The main course has so far caused the most controversy. The combination of Lincolnshire pork sausages, boiled new potatoes with butter, Moroccan ‘zaalouk’ salad and fava beans stewed in a rich tomato sauce caught many off guard. In his speech, Obama referred to it as a ‘coalition of the tasty’, but Aariz Hadad, a Middle East scholar at Columbia University, sees it as tokensim: ‘The inclusion of the zaalouk is really just a fig leaf to disguise the fact that the sausage and new potatoes are going to be doing the heavy lifting in the battle to prevent Sasha and Malia from demanding additional snacks before bedtime.’
Many Republicans, with an eye to their conservative Christian base, are said to be unhappy about the choice of words for the ‘fava bean’ clause in the dinner plan. ‘In our house, and in the houses of honest, God-fearing Americans across the country, we eat broad beans. This is a typical exercise of style over substance for a style-over-substance President,’ said Congresswoman Michele Bachmann.
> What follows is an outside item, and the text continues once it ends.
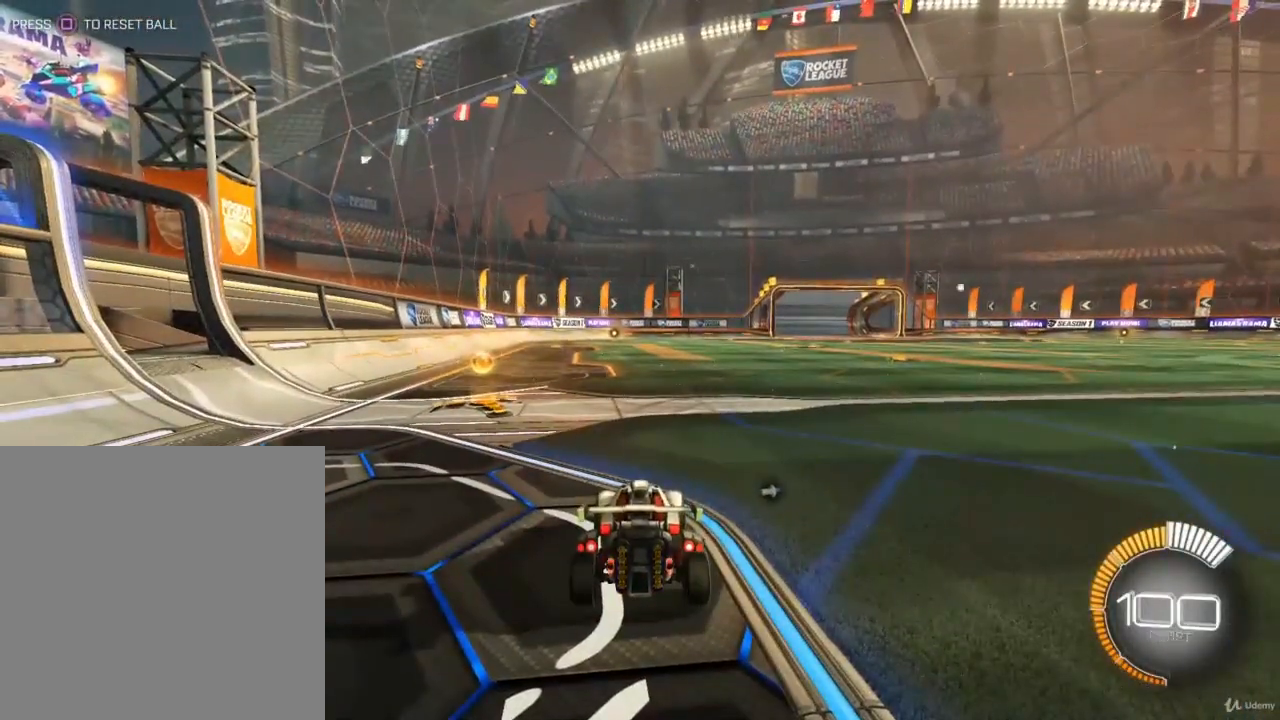
{"buttons": [], "left_stick": "center", "right_stick": "center", "events": []}
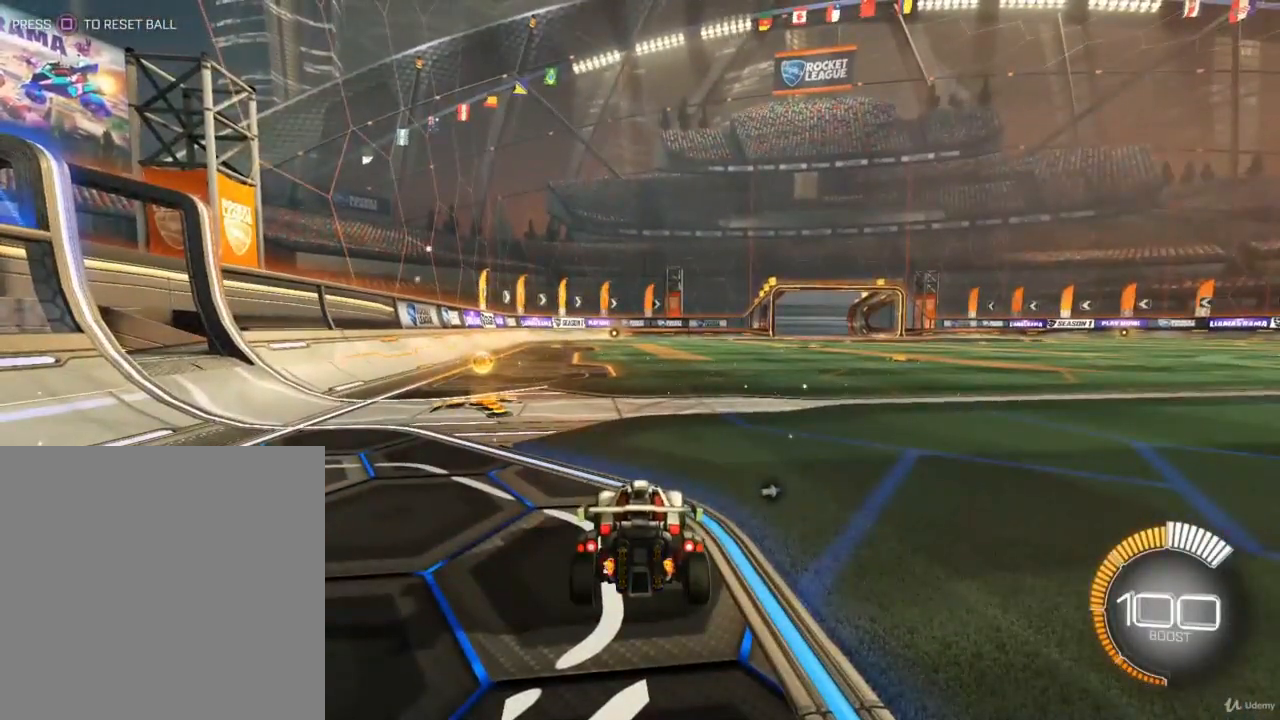
{"buttons": [], "left_stick": "center", "right_stick": "center", "events": [[33, "CROSS", "down"], [67, "left_stick", "up"], [133, "CROSS", "up"], [233, "left_stick", "center"]]}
Dessert was the only area of the dinner plan that garnered broad bi-partisan support. ‘The President has reached out across the divide in Washington with his choice of apple pie with ice-cream,’ Vice President Biden said. But while most Republicans were generally in favour, there were rumblings of discontent in the stomachs of others: ‘We urgently need more apple pie, and we need it right now. By this evening I fear it’s going to be too little, too late,’ said Eric Cantor, the Republican majority leader in the House.
‘If there’s any left over, can you save me some?’ he added somewhat pathetically.